### Фрагмент документа
==*==

Для этого нужно изменить значение, по крайней мере частично, и других ключевых моральных терминов. Должны также измениться отношения следования между определенными типами предложений. Дело не просто в том, что моральные заключения не могут быть оправданы так, как они оправдывались ранее, но потеря возможности такой интерпретации сигнализирует о соответствующем изменении в значении моральных идиом. Поэтому принцип невозможности вывода из «есть» к «следует» становится неизбежной истиной для философов, чья культура обладает только обнищавшим моральным словарем, что стало результатом серии описанных мною эпизодов. Превращение этого принципа во вневременную логическую истину есть проявление тенденции потери исторического сознания, тенденции, заполнившей значительную часть моральной философии и поражающей ее и сейчас. Потому что исходное провозглашение этого принципа само по себе было решающим историческим событием. Оно сигнализировало как об окончательном разрыве с классической традицией, так и об окончательном крушении проекта XVIII века в обосновании морали в контексте унаследованных, но уже несовместимых фрагментов давно утерянной традиции.
Но дело не только в том, что моральные концепции и аргументы в этом пункте истории радикально меняют свой характер и в этом смысле в них можно узнать непосредственных предшественников неразрешенных и незавершенных споров в нашей собственной культуре. Дело в том, что моральные суждения изменяют свое значение. В рамках аристотелевской традиции назвать Х хорошим (где Х может быть среди прочих вещей человеком, или животным, или политикой, или состоянием дел) значит сказать, что это такой вид Х, который был бы выбран тем, кто хочет Х для целей, для которых характерно требуется Х. Назвать часы хорошими значит сказать, что это такой вид часов, который был бы выбран тем, кто хочет знать по ним точное время (а не бросать их, скажем, в кошек). Предположение о таком использовании «хороший» состоит в том, что каждый тип предметов, которые уместно называть хорошими или плохими — включая людей и события, — имеет, кстати говоря, некоторую специфическую цель или функцию. Назвать нечто хорошим значит сделать также фактическое утверждение. Назвать конкретное действие справедливым или правильным значит сказать, что хороший человек должен был бы делать в такой ситуации; отсюда этот тип утверждения тоже является фактическим. В рамках этой традиции моральные и оценочные утверждения могут быть названы истинными или ложными точно таким же образом, каким так могут быть названы все другие фактические утверждения. Но как только из морали исчезает понятие существенных человеческих целей или функций, трактовка моральных суждений как фактических утверждений начинает казаться неправдоподобной.

==*==

### Выдержка из данных

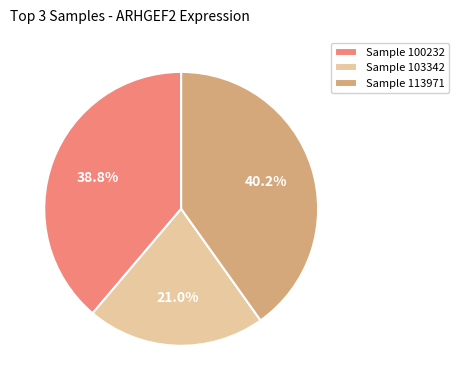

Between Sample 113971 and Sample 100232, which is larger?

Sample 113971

==*==

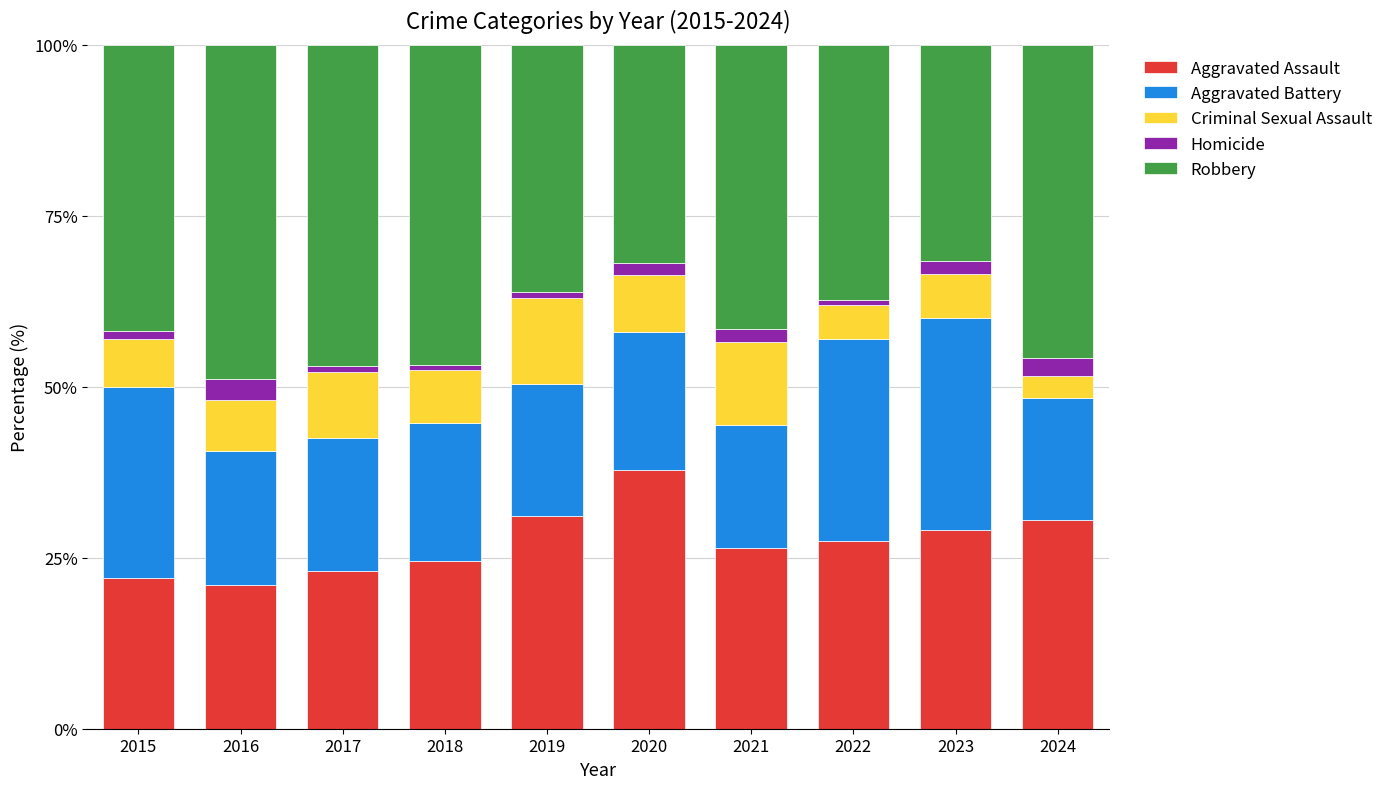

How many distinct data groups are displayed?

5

==*==

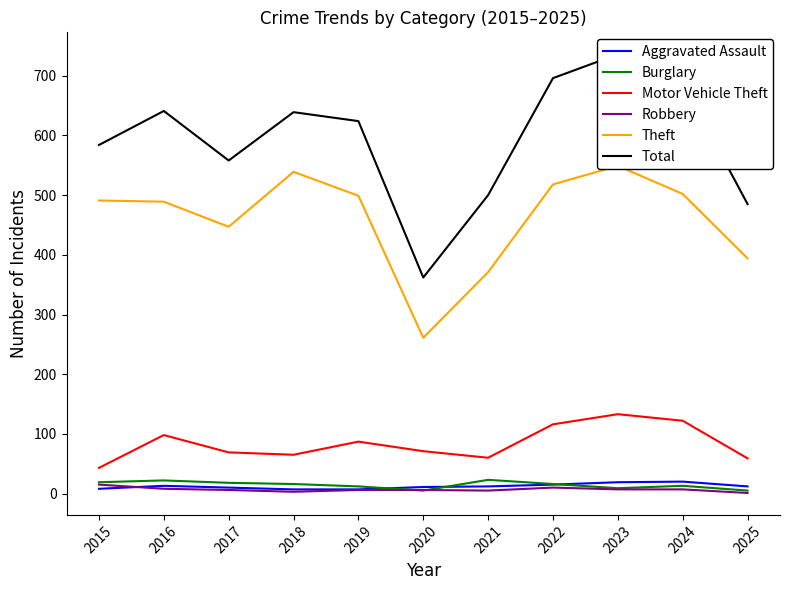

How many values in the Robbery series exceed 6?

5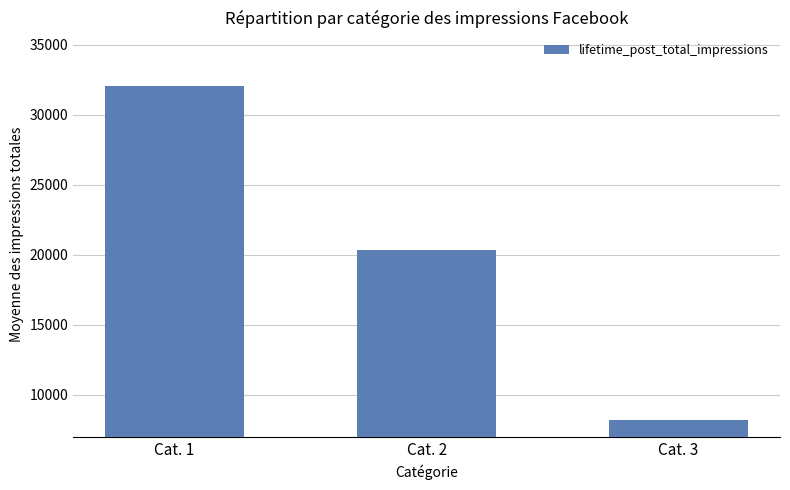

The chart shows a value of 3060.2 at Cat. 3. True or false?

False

==*==

### Формулировка задания
Что, согласно фрагменту о моральных суждениях, значит в рамках аристотелевской традиции назвать часы хорошими?

### Письменное решение
Это значит сказать, что это такой вид часов, который был бы выбран тем, кто хочет знать по ним точное время.